One thing that could depress prices is the films themselves. From “Hustlers” to “A Beautiful Day in the Neighborhood,” most of the movies heading to Toronto for splashy premieres arrive with their distribution in place. Only a handful of films that are screening at the festival will be looking for a studio home. Compounding things is that two of the more promising acquisition targets, Armando Iannucci’s ‘The Personal History of David Copperfield” and the Bruce Springsteen documentary “Western Stars,” sold to Fox Searchlight and Warner Bros., respectively, in the weeks leading up to the fest.

“When you look at the field, you don’t see any ‘Manchester by the Seas,’” says Tom Bernard, co-head of Sony Pictures Classics. “Nothing jumps out at you. You’re going to need to do a lot of searching to find the great movies under the rocks.”

Bernard may be pessimistic, but some films are drawing attention from buyers eager to fill out their slates. “Bad Education,” the true story of a school-larceny scandal, is said to showcase Hugh Jackman, and “The Friend,” about a man who moves in with a couple to support them as they grapple with a terminal cancer diagnosis, smacks of awards bait. Also popping up on studios’ radars are “Ema,” a drama about a young dancer that was directed by “Jackie” auteur Pablo Larraín; “Sound of Metal,” a music drama with Riz Ahmed; and “The Capote Tapes,” a documentary about writer Truman Capote that offers up unreleased archival recordings.
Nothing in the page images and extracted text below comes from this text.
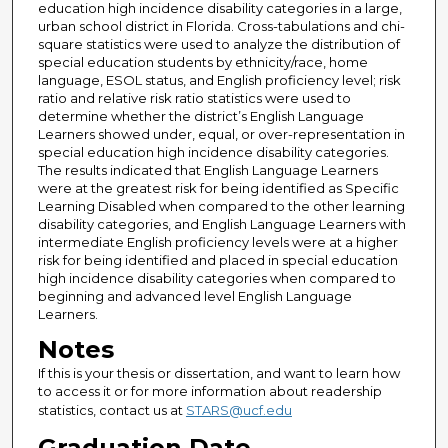
education high incidence disability categories in a large,
urban school district in Florida. Cross-tabulations and chi-
square statistics were used to analyze the distribution of
special education students by ethnicity/race, home
language, ESOL status, and English proficiency level; risk
ratio and relative risk ratio statistics were used to
determine whether the district’s English Language
Learners showed under, equal, or over-representation in
special education high incidence disability categories.
The results indicated that English Language Learners
were at the greatest risk for being identified as Specific
Learning Disabled when compared to the other learning
disability categories, and English Language Learners with
intermediate English proficiency levels were at a higher
risk for being identified and placed in special education
high incidence disability categories when compared to
beginning and advanced level English Language
Learners.
Notes
If this is your thesis or dissertation, and want to learn how
to access it or for more information about readership
statistics, contact us at
STARS@ucf.edu
Graduation Date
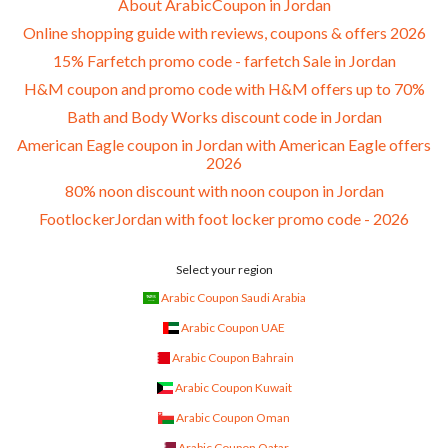
About ArabicCoupon in Jordan
Online shopping guide with reviews, coupons & offers 2026
15% Farfetch promo code - farfetch Sale in Jordan
H&M coupon and promo code with H&M offers up to 70%
Bath and Body Works discount code in Jordan
American Eagle coupon in Jordan with American Eagle offers
2026
80% noon discount with noon coupon in Jordan
FootlockerJordan with foot locker promo code - 2026
Select your region
Arabic Coupon Saudi Arabia
Arabic Coupon UAE
Arabic Coupon Bahrain
Arabic Coupon Kuwait
Arabic Coupon Oman
Arabic Coupon Qatar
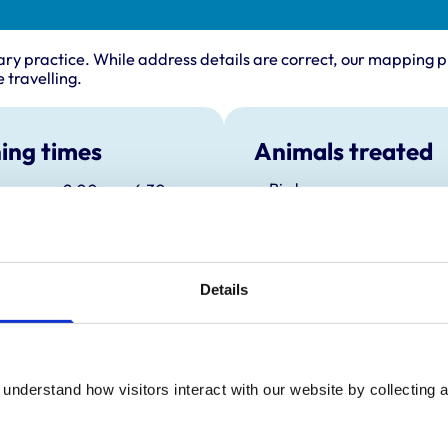
ary practice. While address details are correct, our mapping p
 travelling.
ing times
Animals treated
Birds
:
9:00 am-6:30 pm
Cats
Closed between 11:00 and 15:30
Dogs
y:
9:00 am-6:30 pm
Small Mammals
Closed between 11:00 and 15:30
day:
9:00 am-6:30 pm
Details
Closed between 11:00 and 15:30
ay:
9:00 am-6:30 pm
Closed between 11:00 and 15:30
9:00 am-6:30 pm
understand how visitors interact with our website by collecting a
Closed between 11:00 and 15:30
ay:
9:00 am-11:00 am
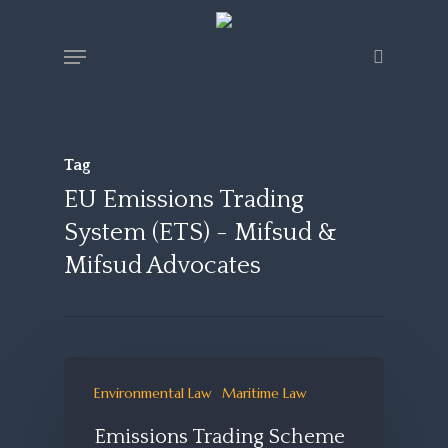
Skip
Menu
search
to
main
content
Tag
EU Emissions Trading
System (ETS) - Mifsud &
Mifsud Advocates
Environmental Law
Maritime Law
Emissions Trading Scheme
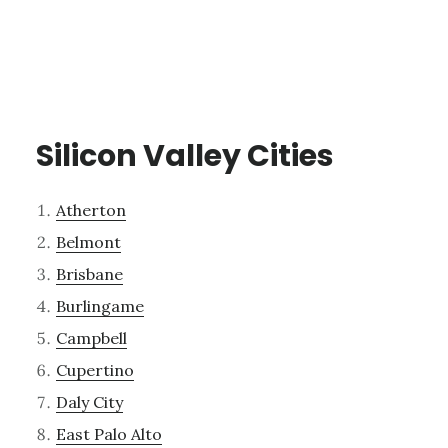
Silicon Valley Cities
Atherton
Belmont
Brisbane
Burlingame
Campbell
Cupertino
Daly City
East Palo Alto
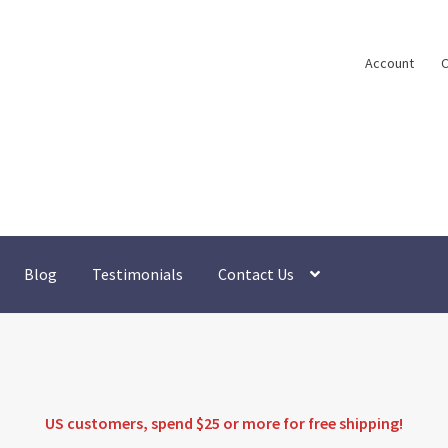
Account
C
Blog
Testimonials
Contact Us
US customers, spend $25 or more for
free shipping
!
But festival veterans say that the best acquisitions are often the films that premiere to little buzz. Sony Pictures Classics, for instance, nabbed “Still Alice” at Toronto in 2014 when few studios were interested in a movie about a professor with Alzheimer’s. It went on to win Julianne Moore an Oscar.

“You can’t have a lemming mentality,” says Bocco. “You have to look at movies that other people might have walked out of or thought were boring from a different perspective. If I went into every festival trying to get the same things as everyone else was, I probably wouldn’t have bought half of the movies I did.”